Maisel’s coaches are Notre Dame’s Knute Rockne, Alabama’s Bear Bryant, Penn State’s Joe Paterno and Florida State’s Bobby Bowden. You can argue that others deserve to be on the list, but I’ve got no beef with any of them. Rockne began the Notre Dame tradition. Bryant elevated college football into the Southern monster it is today. Paterno and Bowden have been coaching since John Quincy Adams was in the White House and both might get to 400 wins.
The players? Well, I have only one complaint.
It’s not Red Grange, Illinois’ Galloping Ghost who was a mythical star in the 1920s. Babe Ruth, Jack Dempsey, Bobby Jones, Bill Tilden, Red Grange. Those were the American superstars of the day, and there really hasn’t been a college football rise to such status since.
Maisel picked Herschel Walker, and again, I can’t disagree. Walker quite likely was the best college tailback of all time. Marcus Dupree who didn’t get homesick. Adrian Peterson who didn’t get hurt. Eric Dickerson who didn’t have to share time with Craig James. Earl Campbell who was fed the ball from the day he stepped on campus.

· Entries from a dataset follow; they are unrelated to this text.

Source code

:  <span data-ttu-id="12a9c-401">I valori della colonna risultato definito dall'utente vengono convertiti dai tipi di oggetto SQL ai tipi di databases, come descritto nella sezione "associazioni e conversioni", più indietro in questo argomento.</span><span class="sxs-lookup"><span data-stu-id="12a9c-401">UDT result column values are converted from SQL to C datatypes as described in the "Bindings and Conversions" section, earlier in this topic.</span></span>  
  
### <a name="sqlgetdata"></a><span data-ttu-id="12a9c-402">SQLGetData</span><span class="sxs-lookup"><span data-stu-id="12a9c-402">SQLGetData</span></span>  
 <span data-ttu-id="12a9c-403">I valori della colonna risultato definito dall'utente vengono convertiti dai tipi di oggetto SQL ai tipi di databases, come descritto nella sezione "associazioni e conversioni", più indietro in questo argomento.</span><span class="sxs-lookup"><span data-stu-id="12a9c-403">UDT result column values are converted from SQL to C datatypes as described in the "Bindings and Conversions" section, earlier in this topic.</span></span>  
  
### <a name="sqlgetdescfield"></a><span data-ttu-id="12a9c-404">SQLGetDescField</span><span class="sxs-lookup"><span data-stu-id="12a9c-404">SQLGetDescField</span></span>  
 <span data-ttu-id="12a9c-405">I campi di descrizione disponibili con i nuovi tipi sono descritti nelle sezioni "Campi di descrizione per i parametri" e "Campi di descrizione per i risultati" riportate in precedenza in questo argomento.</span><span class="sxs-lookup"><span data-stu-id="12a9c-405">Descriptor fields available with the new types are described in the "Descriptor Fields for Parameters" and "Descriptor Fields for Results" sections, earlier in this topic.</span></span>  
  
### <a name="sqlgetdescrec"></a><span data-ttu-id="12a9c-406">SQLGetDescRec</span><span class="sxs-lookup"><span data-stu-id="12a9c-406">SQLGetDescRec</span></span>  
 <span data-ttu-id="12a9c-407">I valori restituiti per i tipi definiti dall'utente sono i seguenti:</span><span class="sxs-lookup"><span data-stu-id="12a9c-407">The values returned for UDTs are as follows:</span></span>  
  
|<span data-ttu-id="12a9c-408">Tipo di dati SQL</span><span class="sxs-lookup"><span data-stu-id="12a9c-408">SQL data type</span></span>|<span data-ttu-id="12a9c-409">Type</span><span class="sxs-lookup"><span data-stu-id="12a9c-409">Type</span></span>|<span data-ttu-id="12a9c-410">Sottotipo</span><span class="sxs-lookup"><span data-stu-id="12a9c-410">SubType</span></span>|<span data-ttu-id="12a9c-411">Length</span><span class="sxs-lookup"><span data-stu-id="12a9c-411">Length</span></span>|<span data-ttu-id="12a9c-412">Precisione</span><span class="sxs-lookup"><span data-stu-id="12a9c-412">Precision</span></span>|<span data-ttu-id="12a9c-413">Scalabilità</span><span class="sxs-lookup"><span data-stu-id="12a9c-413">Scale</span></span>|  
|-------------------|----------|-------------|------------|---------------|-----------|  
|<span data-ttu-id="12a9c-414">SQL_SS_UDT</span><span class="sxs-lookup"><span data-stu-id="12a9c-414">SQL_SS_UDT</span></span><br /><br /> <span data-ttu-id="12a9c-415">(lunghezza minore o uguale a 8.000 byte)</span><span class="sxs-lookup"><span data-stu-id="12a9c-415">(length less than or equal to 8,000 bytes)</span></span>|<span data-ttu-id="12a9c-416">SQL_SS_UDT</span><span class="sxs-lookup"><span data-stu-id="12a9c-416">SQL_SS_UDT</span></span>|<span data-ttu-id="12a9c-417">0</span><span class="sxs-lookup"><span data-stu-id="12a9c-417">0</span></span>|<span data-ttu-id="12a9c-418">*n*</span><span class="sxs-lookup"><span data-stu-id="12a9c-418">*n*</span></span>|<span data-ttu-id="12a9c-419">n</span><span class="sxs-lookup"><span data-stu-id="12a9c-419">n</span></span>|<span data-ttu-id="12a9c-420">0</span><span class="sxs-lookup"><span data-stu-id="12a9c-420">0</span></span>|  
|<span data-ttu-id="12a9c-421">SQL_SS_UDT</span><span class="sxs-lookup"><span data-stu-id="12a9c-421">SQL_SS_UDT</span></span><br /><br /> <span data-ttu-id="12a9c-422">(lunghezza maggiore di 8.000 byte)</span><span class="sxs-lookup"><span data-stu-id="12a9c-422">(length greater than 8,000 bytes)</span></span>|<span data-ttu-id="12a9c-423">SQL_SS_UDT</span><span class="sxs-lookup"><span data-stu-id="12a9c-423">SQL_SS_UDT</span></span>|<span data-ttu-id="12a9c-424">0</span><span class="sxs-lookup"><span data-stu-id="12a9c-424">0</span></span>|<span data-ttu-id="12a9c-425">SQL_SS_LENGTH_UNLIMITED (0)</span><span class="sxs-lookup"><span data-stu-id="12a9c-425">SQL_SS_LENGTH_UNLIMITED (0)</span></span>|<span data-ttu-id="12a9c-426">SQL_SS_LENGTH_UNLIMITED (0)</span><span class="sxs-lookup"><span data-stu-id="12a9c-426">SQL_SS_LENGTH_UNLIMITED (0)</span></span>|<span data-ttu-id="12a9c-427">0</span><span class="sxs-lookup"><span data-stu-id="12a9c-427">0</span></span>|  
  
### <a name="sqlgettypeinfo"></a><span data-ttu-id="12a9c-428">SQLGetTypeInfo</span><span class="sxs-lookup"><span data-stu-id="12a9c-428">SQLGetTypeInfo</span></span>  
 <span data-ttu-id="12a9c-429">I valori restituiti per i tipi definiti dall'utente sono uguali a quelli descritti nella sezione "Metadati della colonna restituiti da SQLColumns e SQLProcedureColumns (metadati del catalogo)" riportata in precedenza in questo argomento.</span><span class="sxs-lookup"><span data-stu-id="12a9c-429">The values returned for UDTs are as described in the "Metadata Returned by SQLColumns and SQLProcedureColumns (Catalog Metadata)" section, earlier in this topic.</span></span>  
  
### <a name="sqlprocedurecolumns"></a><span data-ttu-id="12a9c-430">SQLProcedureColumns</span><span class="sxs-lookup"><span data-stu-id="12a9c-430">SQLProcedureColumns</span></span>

Maisel also chose Tommie Frazier, Nebraska’s optioneer from the 1990s, and that’s quite an intriguing choice. The option is one of the quirky charms of college football; not so much now but most definitely in the ’90s and before. Frazier was a fantastic option quarterback. Better than Jack Mildren. Better than Turner Gill. Better than them all. And Frazier’s Nebraska teams were spectacularly dominant. Frazier’s junior year, the Huskers ended their bowl jinx with an upset of Miami in the Orange Bowl. His senior year, the Huskers blasted Florida 62-24 in the Fiesta Bowl (and you thought only Oklahoma and Ohio State got rolled in national title games). I might never have thought of Frazier for such an exclusive list, so salute Maisel for an inspired pick.
But I can’t buy his final face of college football. Ohio State’s Archie Griffin. The Buckeye tailback won back-to-back Heisman Trophys, 1974 and 1975, and that’s the sum total of his campaign for this list. Was he spectacular? No. He was solid. Very solid. Unbelievably solid. But this is not a solid list. Was Griffin groundbreaking in any way? A trailblazer? No. Did he win big? No. Ohio State had zero national championships in his career. Did Griffin come up huge in big games? Probably, in games huge to Ohio State and Michigan, but not on any kind of national scale. The truth is, Griffin is on this list solely because of the Heisman Trophy, and while the Heisman, like the option, is one of those quirky charms of college football, it’s time we quit taking it so seriously. The voters from 1974 and 1975 were no more qualified to rank the sport’s best players than the voters of today. In fact, they were far less qualified. Heisman voting is FAO; for amusement only. It’s a little piece of evidence we can use, but only a little.